Avoid this sticky subject by clearly addressing paper invitations to the invited child, says Whitmore. This gets trickier for online invites, which may not allow senders to specify an invitee. In those cases, a quick email or text with “We hope Amelia can attend Jake’s party!” can spare the awkwardness later on.
On the other hand, “the more the merrier” parents can let guests know that sibs can attend with a simple “Siblings welcome!” note on the invitation. When you’re not sure — because of limited space at your venue, for example — write “Please inquire about siblings.” And if sibs aren’t on the guest list, consider making the party a “drop off” celebration (also, of course, indicated on the invitation).
3. Go easy on the goodie bags.
Goodie bags filled with Dollar-store junk irk Amy Hussey, a Tenino mom of two. “Keep it consumable so it doesn’t add to the clutter,” she says. Or skip goodie bags entirely — most families won’t miss them.
If you just cannot bear to abandon giveaways, consider a copy of the birthday child’s favorite book, a packet of seeds or a bulb to plant, a single can of Play-Doh, crayons and a small notepad, or a take-home craft kit. A party favor that fosters family time or quiet play after the excitement of a party will be welcomed by guests’ parents.
4. Keep it real.
A top parental pet peeve: supersize (or super spendy) soirees that make your casual neighborhood cupcake-and-juice fête look ho-hum by comparison. “I’m tired of over-the-top parties that make my kiddos wonder why we don’t spend $5,000 on their birthday,” says Lynne Williams, an Eagle, Idaho, mom of three. “We went to one a few years ago that had two bouncy houses, hired entertainment, catered food, a full bar, craft projects ... all for a 3-year-old.”

» MATERIAL PROVIDED:
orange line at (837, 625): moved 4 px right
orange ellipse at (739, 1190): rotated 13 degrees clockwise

* * *

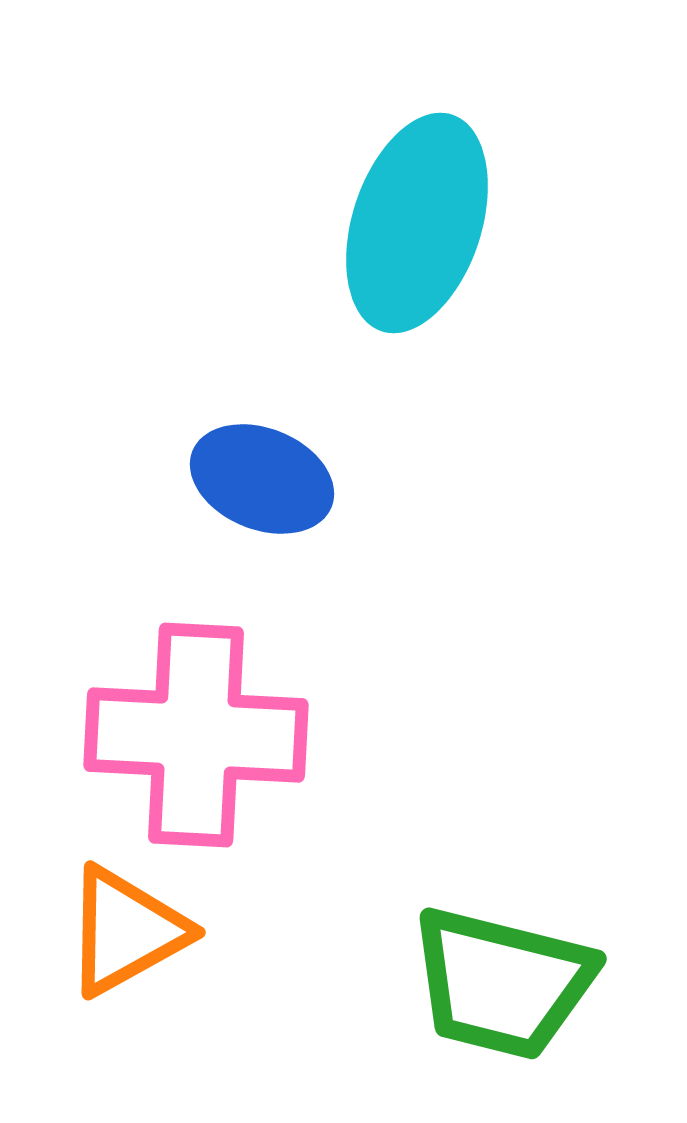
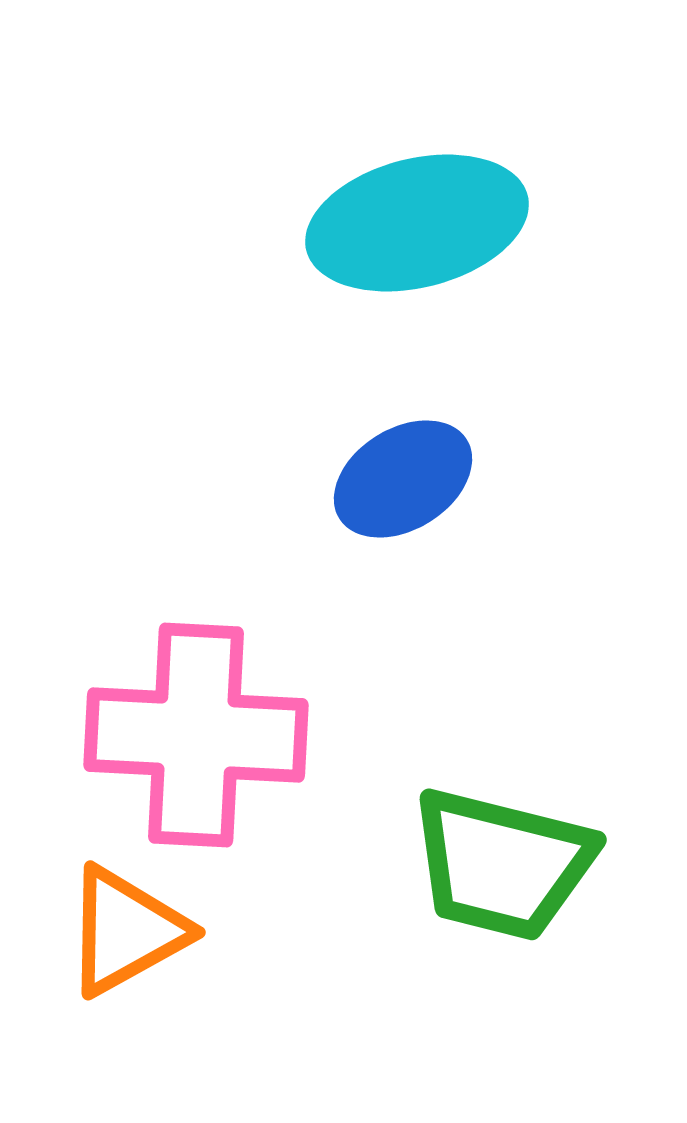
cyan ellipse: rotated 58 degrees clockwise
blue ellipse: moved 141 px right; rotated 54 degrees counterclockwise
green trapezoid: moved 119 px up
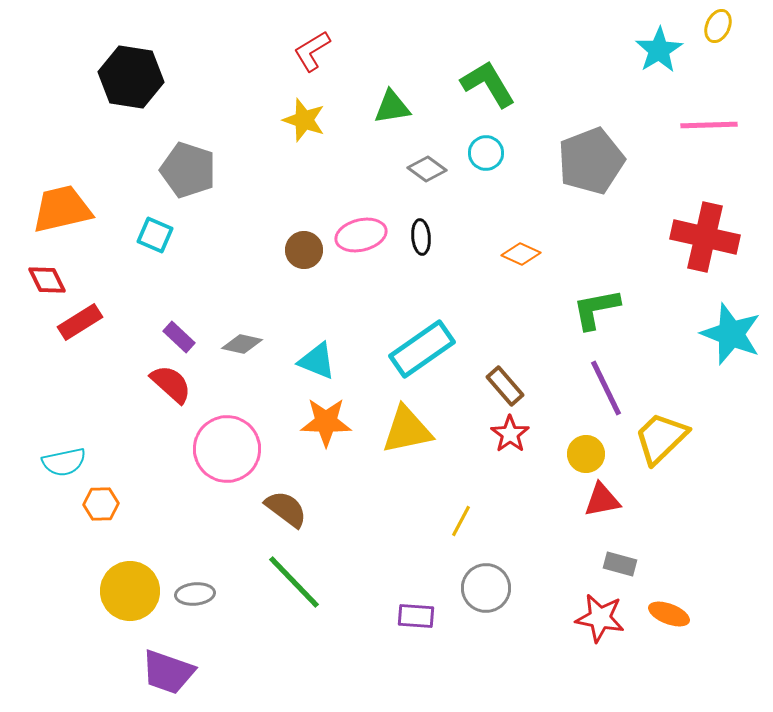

» WHAT IS ASKED:
a – From the birthday party etiquette text, copy the part that opens with the words containing "If you just" and closes with "by guests’ parents.".
b – In the birthday party etiquette text, how many bouncy houses were at the party Lynne Williams describes?
c – Based on the birthday party etiquette text, answer yes or no to each statement and quote the words that decide it.
(i) Online invites may not let senders specify an invitee.
(ii) Amy Hussey is a Tenino mom of three.
(iii) The over-the-top party Lynne Williams attended was for a 5-year-old.

» TASK SOLUTIONS:
a –
If you just cannot bear to abandon giveaways, consider a copy of the birthday child’s favorite book, a packet of seeds or a bulb to plant, a single can of Play-Doh, crayons and a small notepad, or a take-home craft kit. A party favor that fosters family time or quiet play after the excitement of a party will be welcomed by guests’ parents.

b – Two.

c –
(i) Yes: "which may not allow senders to specify an invitee"
(ii) No: "a Tenino mom of two"
(iii) No: "all for a 3-year-old"